The global financial crisis of 2008 and beyond has shaken countries, markets, and individuals, in turn causing increased pessimism, angst and even anger. And yet, for those wishing for things to “return to normal”, a new survey argues that we’re in the “new normal”. What are the lasting impacts of the so called “Great Recession” and how should marketers respond?
Almost every consultant hates the phrase “paradigm shift.” And in effect, because of the recent global financial crisis, it is easy to see how consumer and business sentiments have changed quite radically. At least for now, the days of freewheeling risk taking, unabashed materialism and wanton spending have been replaced with frugality, caution and spending cutbacks.
PIMCO bond king Bill Gross, would agree that “thrift” is a new mainstay. In an Atlantic article, Mr. Gross suggests that as a result of the global financial crisis there’s something different regarding investor outlook:
“Risk taking went over the edge.

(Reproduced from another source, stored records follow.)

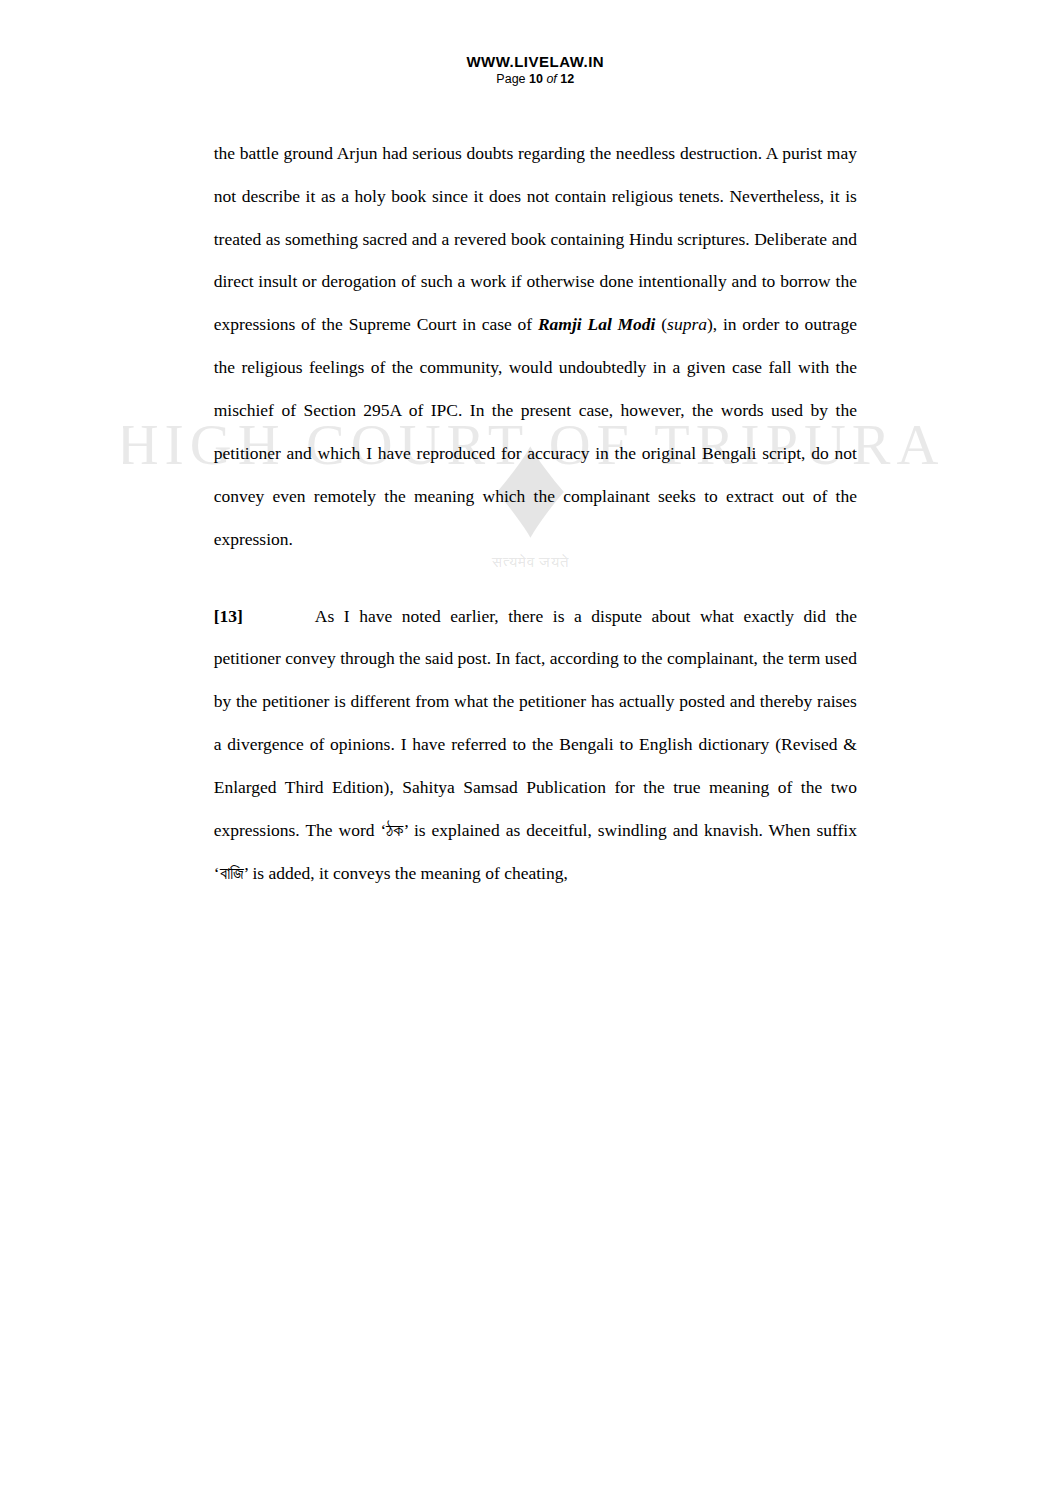HIGH COURT OF TRIPURA
♦ सत्यमेव जयते
WWW.LIVELAW.IN
Page 10 of 12
the battle ground Arjun had serious doubts regarding the needless destruction. A purist may not describe it as a holy book since it does not contain religious tenets. Nevertheless, it is treated as something sacred and a revered book containing Hindu scriptures. Deliberate and direct insult or derogation of such a work if otherwise done intentionally and to borrow the expressions of the Supreme Court in case of Ramji Lal Modi (supra), in order to outrage the religious feelings of the community, would undoubtedly in a given case fall with the mischief of Section 295A of IPC. In the present case, however, the words used by the petitioner and which I have reproduced for accuracy in the original Bengali script, do not convey even remotely the meaning which the complainant seeks to extract out of the expression.
[13] As I have noted earlier, there is a dispute about what exactly did the petitioner convey through the said post. In fact, according to the complainant, the term used by the petitioner is different from what the petitioner has actually posted and thereby raises a divergence of opinions. I have referred to the Bengali to English dictionary (Revised & Enlarged Third Edition), Sahitya Samsad Publication for the true meaning of the two expressions. The word ‘ঠক’ is explained as deceitful, swindling and knavish. When suffix ‘বাজি’ is added, it conveys the meaning of cheating,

We are inventing something new. We’re very afraid. We know from the Depression that people who lived through it didn’t change their mentality for the rest of their lives. They were sewing their socks. My sense is that it will take 10-20 years to find that kind of risk taking in people again.”

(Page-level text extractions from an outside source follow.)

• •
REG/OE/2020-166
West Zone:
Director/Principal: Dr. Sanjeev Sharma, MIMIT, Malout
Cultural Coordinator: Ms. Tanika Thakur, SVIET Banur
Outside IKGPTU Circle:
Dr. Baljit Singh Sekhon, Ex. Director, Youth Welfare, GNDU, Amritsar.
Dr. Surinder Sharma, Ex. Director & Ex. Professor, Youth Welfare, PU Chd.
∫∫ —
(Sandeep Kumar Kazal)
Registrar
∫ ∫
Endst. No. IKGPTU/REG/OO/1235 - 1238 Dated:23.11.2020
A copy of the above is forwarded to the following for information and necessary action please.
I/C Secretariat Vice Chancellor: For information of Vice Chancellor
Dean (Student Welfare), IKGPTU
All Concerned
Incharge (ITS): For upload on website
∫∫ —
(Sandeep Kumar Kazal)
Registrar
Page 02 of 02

A recent survey conducted by Money Magazine validates Mr. Gross’ positions. Polling over 1,200 Americans, the survey discovered:
• 54% report they are worse off now than a year ago
• 89% say they’ve changed how they manage money
• The top three new habits are: eating at home more often, looking for discounts and cutting back on luxury purchases
• New attitudes are emerging with 88% surveyed saying they will be more frugal, 81% playing it safer with investments and 74% ignoring advice from Wall Street
• Men seem more pessimistic about the economy than women
• 73% said in the future they will play it safer with money and focus less on materialistic gain
To be sure, the results of the survey—at least for Americans—present a new prototypical consumer who is less trusting, a bit more conscious of his or her finances, and one that is getting “back to basics.”

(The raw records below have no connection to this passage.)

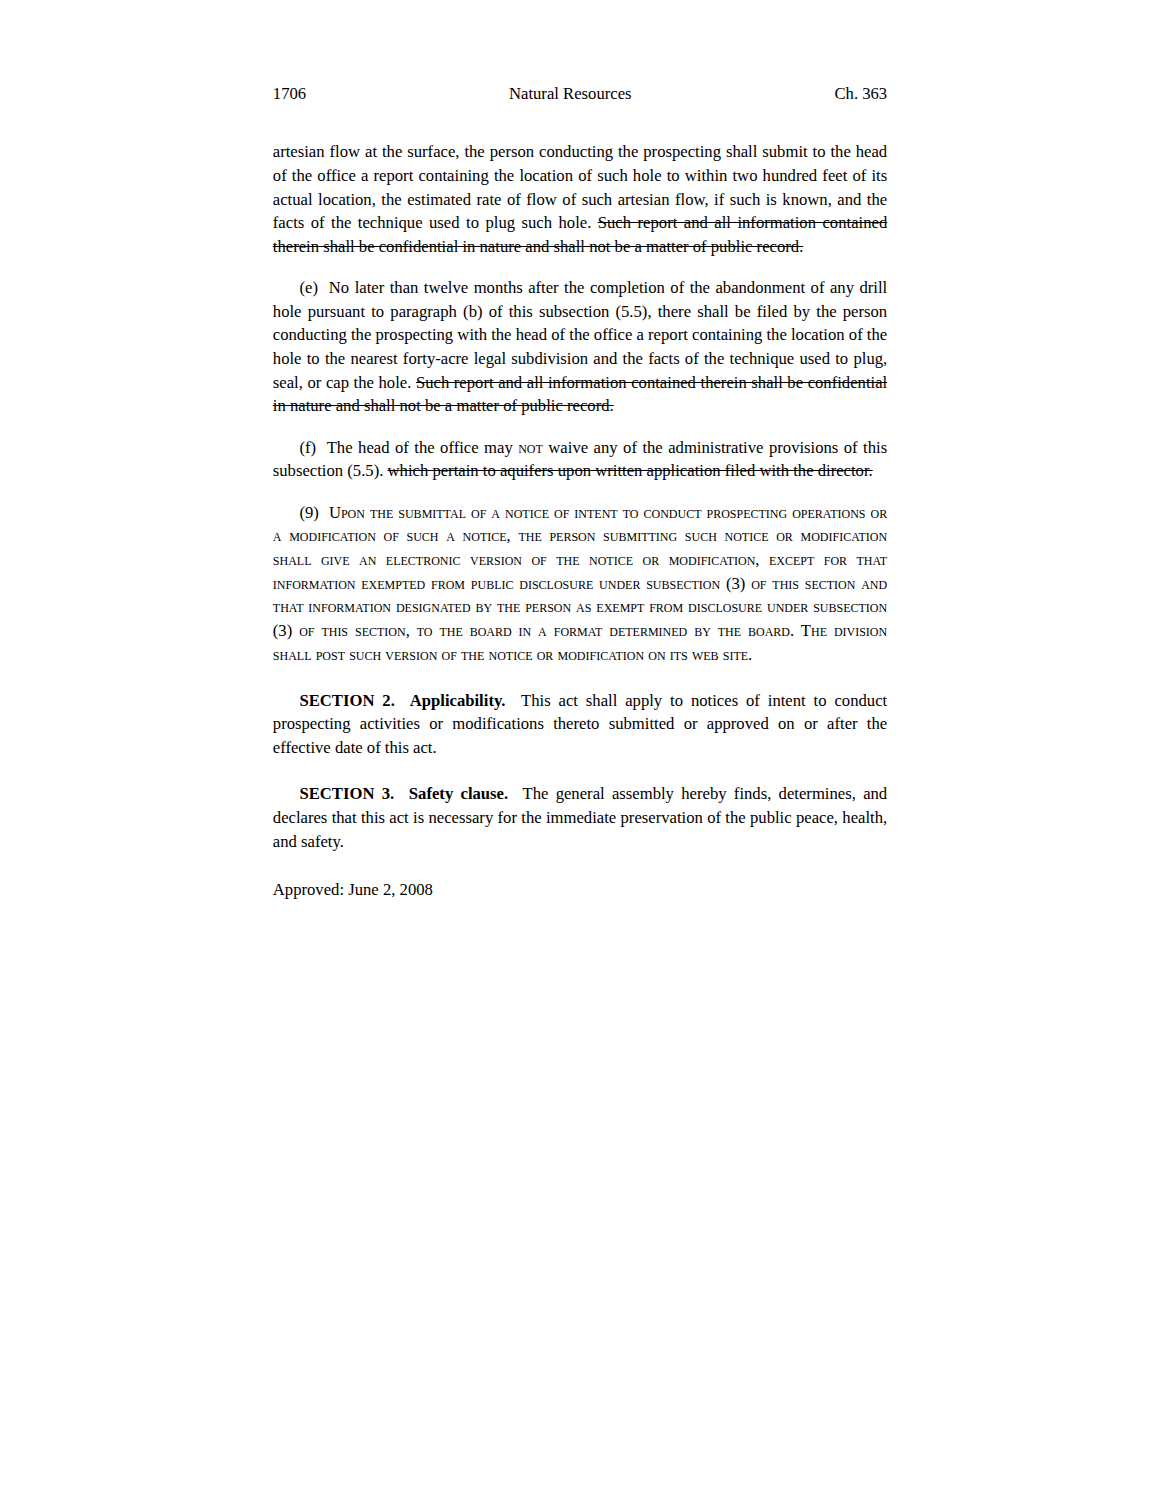1706 Natural Resources Ch. 363
artesian flow at the surface, the person conducting the prospecting shall submit to the head of the office a report containing the location of such hole to within two hundred feet of its actual location, the estimated rate of flow of such artesian flow, if such is known, and the facts of the technique used to plug such hole. Such report and all information contained therein shall be confidential in nature and shall not be a matter of public record.
(e) No later than twelve months after the completion of the abandonment of any drill hole pursuant to paragraph (b) of this subsection (5.5), there shall be filed by the person conducting the prospecting with the head of the office a report containing the location of the hole to the nearest forty-acre legal subdivision and the facts of the technique used to plug, seal, or cap the hole. Such report and all information contained therein shall be confidential in nature and shall not be a matter of public record.
(f) The head of the office may not waive any of the administrative provisions of this subsection (5.5). which pertain to aquifers upon written application filed with the director.
(9) Upon the submittal of a notice of intent to conduct prospecting operations or a modification of such a notice, the person submitting such notice or modification shall give an electronic version of the notice or modification, except for that information exempted from public disclosure under subsection (3) of this section and that information designated by the person as exempt from disclosure under subsection (3) of this section, to the board in a format determined by the board. The division shall post such version of the notice or modification on its web site.
SECTION 2. Applicability. This act shall apply to notices of intent to conduct prospecting activities or modifications thereto submitted or approved on or after the effective date of this act.
SECTION 3. Safety clause. The general assembly hereby finds, determines, and declares that this act is necessary for the immediate preservation of the public peace, health, and safety.
Approved: June 2, 2008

Whether we are permanently in a new paradigm—or not—these statistics paint a new reality that marketers must take into account. Most companies have accepted this new reality and are baking marketing strategies accordingly.
But many company executives anxiously sit on the sideline, hoping that market conditions get “back to normal” so they can raise prices, increase capacity and worry less about operational efficiencies.
In statistics, reversion to the mean indicates there are driving forces towards the average, and that outliers will eventually join the “normal”. Perhaps however these changes in consumer and business sentiments are permanent—and in effect, the mean has moved.
• Longer term (in the next four years) will you be better off than today? What’s your outlook—optimistic or pessimistic?
• Target commercials show your home patio deck as the new vacation spot, a “Slip and Slide” as the new water park, and playing with a Wii as the new dance club. What do you think of these commercials? Does Target have their messaging right?
• Do new attitudes of frugality and safety have staying power? Once the recession ends—and it will—is it back to the past, or is this the new reality for consumers and businesses?